━━ RECORDED DATA ━━

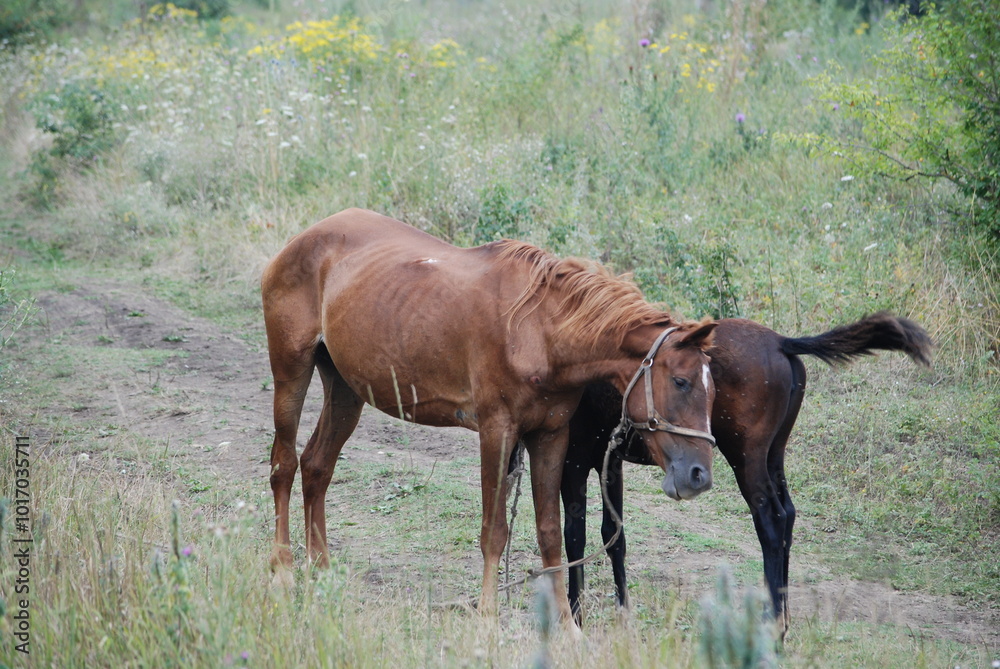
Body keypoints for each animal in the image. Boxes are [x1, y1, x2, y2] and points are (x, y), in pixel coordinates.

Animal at [260, 208, 719, 624]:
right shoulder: (496, 432)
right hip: (291, 372)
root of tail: (301, 240)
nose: (699, 476)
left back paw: (322, 573)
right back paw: (283, 571)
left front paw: (567, 628)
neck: (539, 331)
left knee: (317, 467)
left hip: (346, 390)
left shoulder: (551, 436)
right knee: (284, 466)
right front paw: (487, 617)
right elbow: (494, 531)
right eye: (681, 381)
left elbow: (550, 533)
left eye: (713, 390)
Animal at [559, 314, 932, 629]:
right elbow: (613, 535)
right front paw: (623, 614)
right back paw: (784, 614)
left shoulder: (574, 461)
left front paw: (576, 616)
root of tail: (782, 342)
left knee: (772, 519)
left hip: (746, 457)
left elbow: (575, 537)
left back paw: (772, 623)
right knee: (789, 515)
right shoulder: (608, 462)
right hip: (773, 453)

━━━

> TRY IT
Lines from the one that contains "left hip: (346, 390)" through the final line of the entries must be duplicated exactly, and no other lines.

> RESULT OF THE EXERCISE
left hip: (346, 390)
left shoulder: (551, 436)
right knee: (284, 466)
right front paw: (487, 617)
right elbow: (494, 531)
right eye: (681, 381)
left elbow: (550, 533)
left eye: (713, 390)
Animal at [559, 314, 932, 629]:
right elbow: (613, 535)
right front paw: (623, 614)
right back paw: (784, 614)
left shoulder: (574, 461)
left front paw: (576, 616)
root of tail: (782, 342)
left knee: (772, 519)
left hip: (746, 457)
left elbow: (575, 537)
left back paw: (772, 623)
right knee: (789, 515)
right shoulder: (608, 462)
right hip: (773, 453)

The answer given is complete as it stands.